**Exercise data**
Content starts

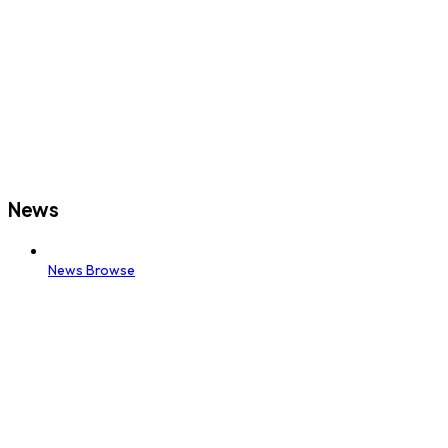
News
News Browse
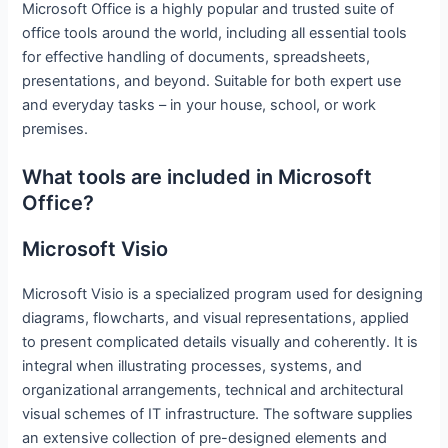
Microsoft Office is a highly popular and trusted suite of
office tools around the world, including all essential tools
for effective handling of documents, spreadsheets,
presentations, and beyond. Suitable for both expert use
and everyday tasks – in your house, school, or work
premises.
What tools are included in Microsoft
Office?
Microsoft Visio
Microsoft Visio is a specialized program used for designing
diagrams, flowcharts, and visual representations, applied
to present complicated details visually and coherently. It is
integral when illustrating processes, systems, and
organizational arrangements, technical and architectural
visual schemes of IT infrastructure. The software supplies
an extensive collection of pre-designed elements and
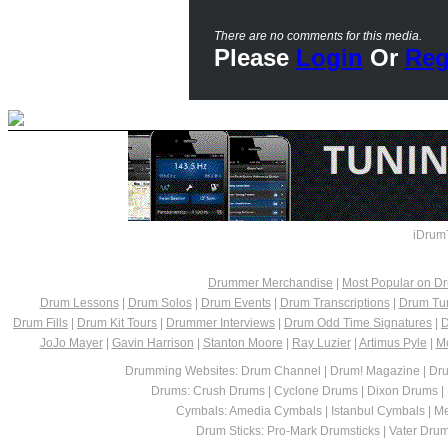
There are no comments for this media.
Please
Login
Or
Reg
iDrum
Drummer Merchandise
|
Most Popular on 
Drum Lessons
|
Drum Solos
|
Drum Events
|
Drum Transcriptions
|
Drum Tu
Drum Fills
|
Drum Kit Tours
|
Drummer Interviews
|
Drum Odd Time Signatures
|
D
JoJo Mayer
|
Gavin Harrison
|
Stanton Moore
|
Ray Luzier
|
Artimus Pyle
|
M
Drumming Websites: Drum Channel | Drum! Magazine | Dru
Drums: Crush Drums | Cyclone Drums | Dixon Drums |
Cymbals: Amedia Cymbals | Istanbul Cymbals | Me
Drum Sticks: Pro-Mark Drumsticks | Vater Drumst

Content ends

**To-do item**
Working down the entries above, count each line in which "Visio" occurs, and state only the resulting number.

**Written answer**
2